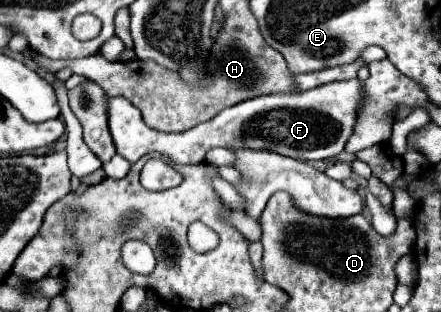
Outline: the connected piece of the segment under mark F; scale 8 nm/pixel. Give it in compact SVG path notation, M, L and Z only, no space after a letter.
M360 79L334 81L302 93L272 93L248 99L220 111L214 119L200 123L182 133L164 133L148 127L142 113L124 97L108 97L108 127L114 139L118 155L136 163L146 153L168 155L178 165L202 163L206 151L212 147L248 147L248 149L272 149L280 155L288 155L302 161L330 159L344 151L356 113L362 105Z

* * *

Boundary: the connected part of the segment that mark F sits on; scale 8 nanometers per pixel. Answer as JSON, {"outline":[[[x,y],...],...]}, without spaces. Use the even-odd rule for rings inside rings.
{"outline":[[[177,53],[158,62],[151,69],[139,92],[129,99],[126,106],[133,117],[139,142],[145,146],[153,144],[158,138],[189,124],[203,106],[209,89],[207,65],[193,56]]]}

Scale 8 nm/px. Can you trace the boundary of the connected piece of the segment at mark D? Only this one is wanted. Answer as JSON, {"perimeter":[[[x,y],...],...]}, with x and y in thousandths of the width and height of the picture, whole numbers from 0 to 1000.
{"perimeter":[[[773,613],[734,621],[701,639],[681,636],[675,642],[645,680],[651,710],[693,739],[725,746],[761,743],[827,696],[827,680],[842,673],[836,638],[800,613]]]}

---

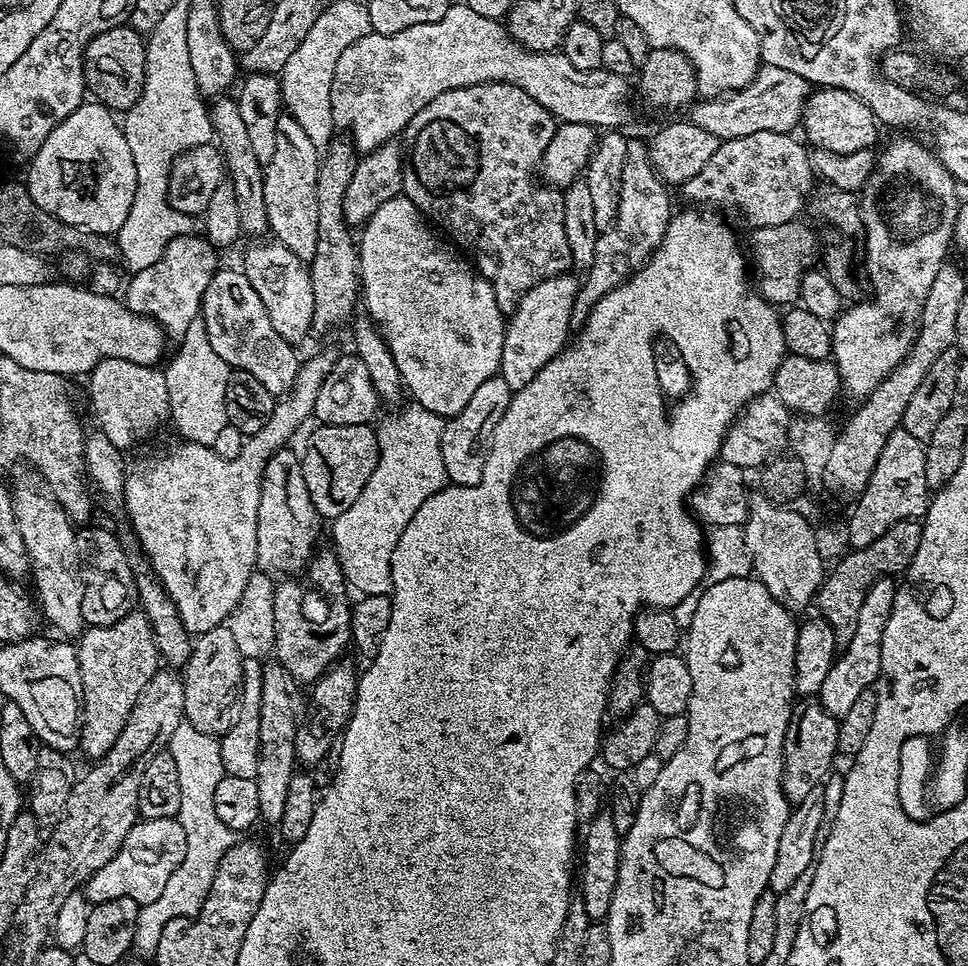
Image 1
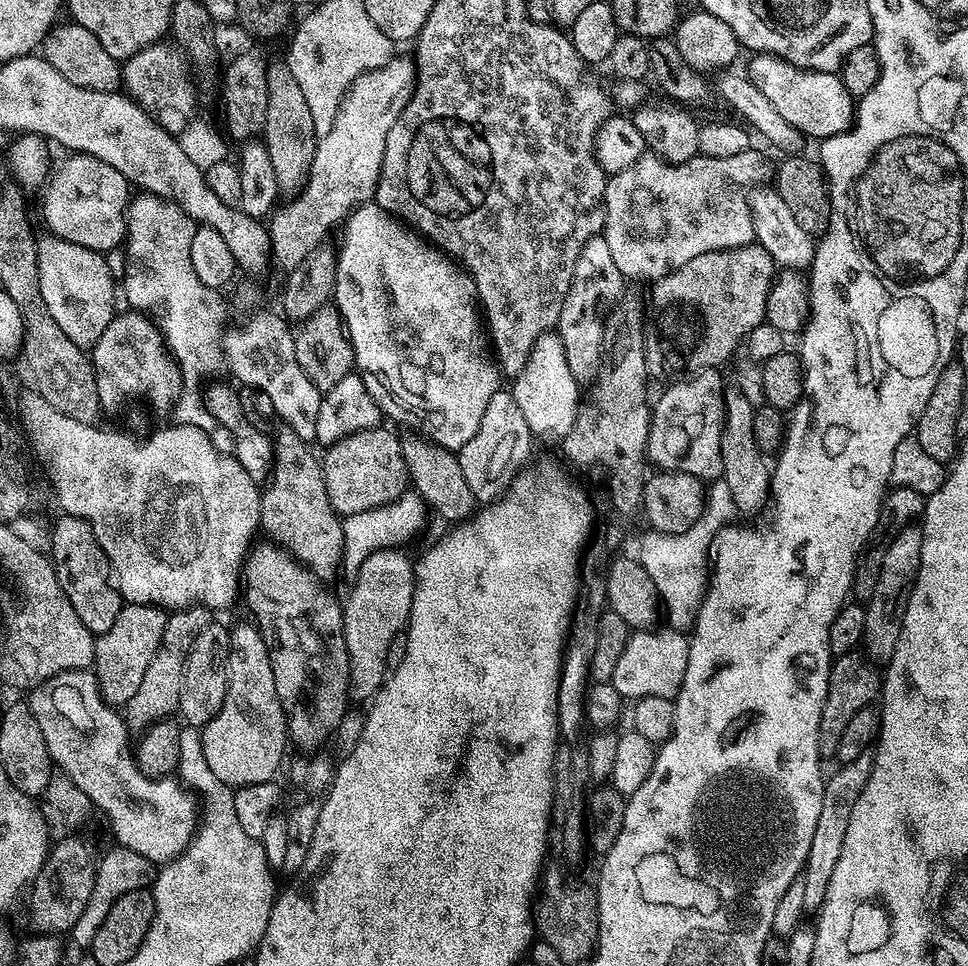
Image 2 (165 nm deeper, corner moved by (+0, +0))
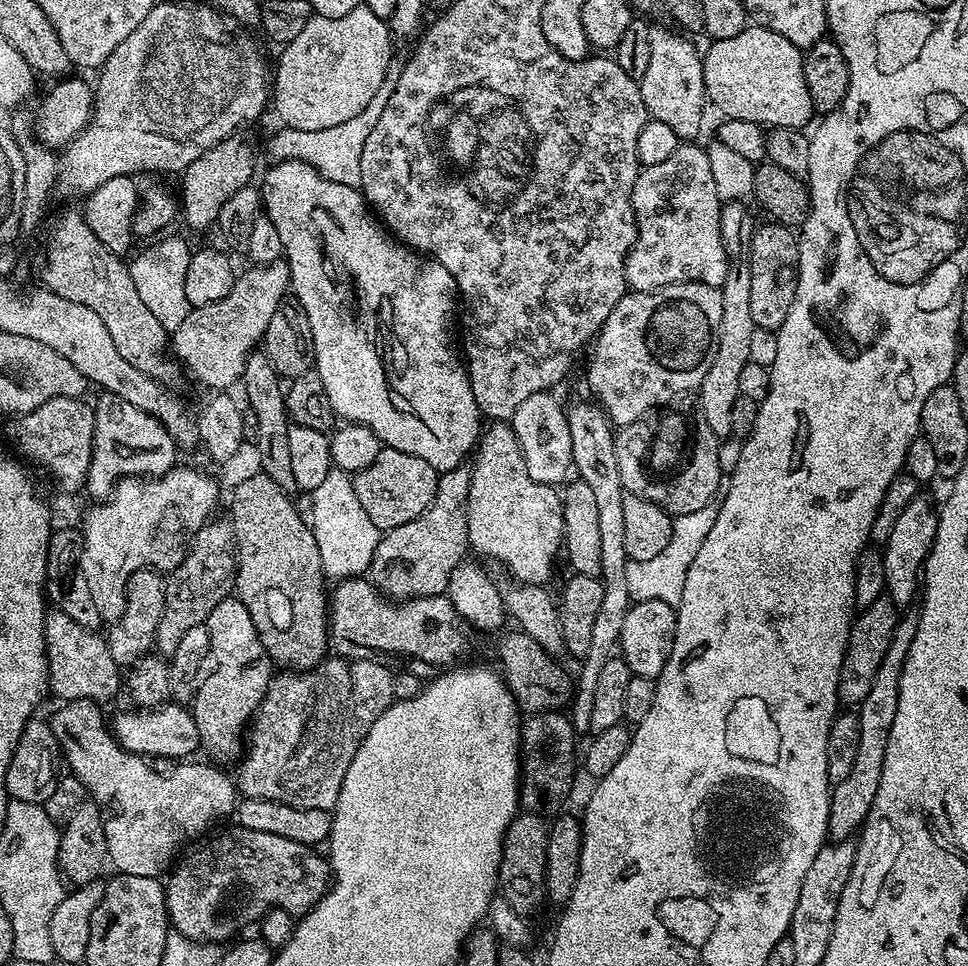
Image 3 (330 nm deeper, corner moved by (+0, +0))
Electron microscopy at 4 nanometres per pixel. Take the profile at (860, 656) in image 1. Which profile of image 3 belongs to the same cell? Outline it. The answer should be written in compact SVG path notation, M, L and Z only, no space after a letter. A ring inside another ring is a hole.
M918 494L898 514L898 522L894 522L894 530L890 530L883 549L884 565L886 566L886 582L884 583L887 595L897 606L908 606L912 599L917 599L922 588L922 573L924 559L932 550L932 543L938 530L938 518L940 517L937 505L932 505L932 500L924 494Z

Assignment:
In the entries above, locate every line with the word "moved" and copy it.

Answer box:
Image 2 (165 nm deeper, corner moved by (+0, +0))
Image 3 (330 nm deeper, corner moved by (+0, +0))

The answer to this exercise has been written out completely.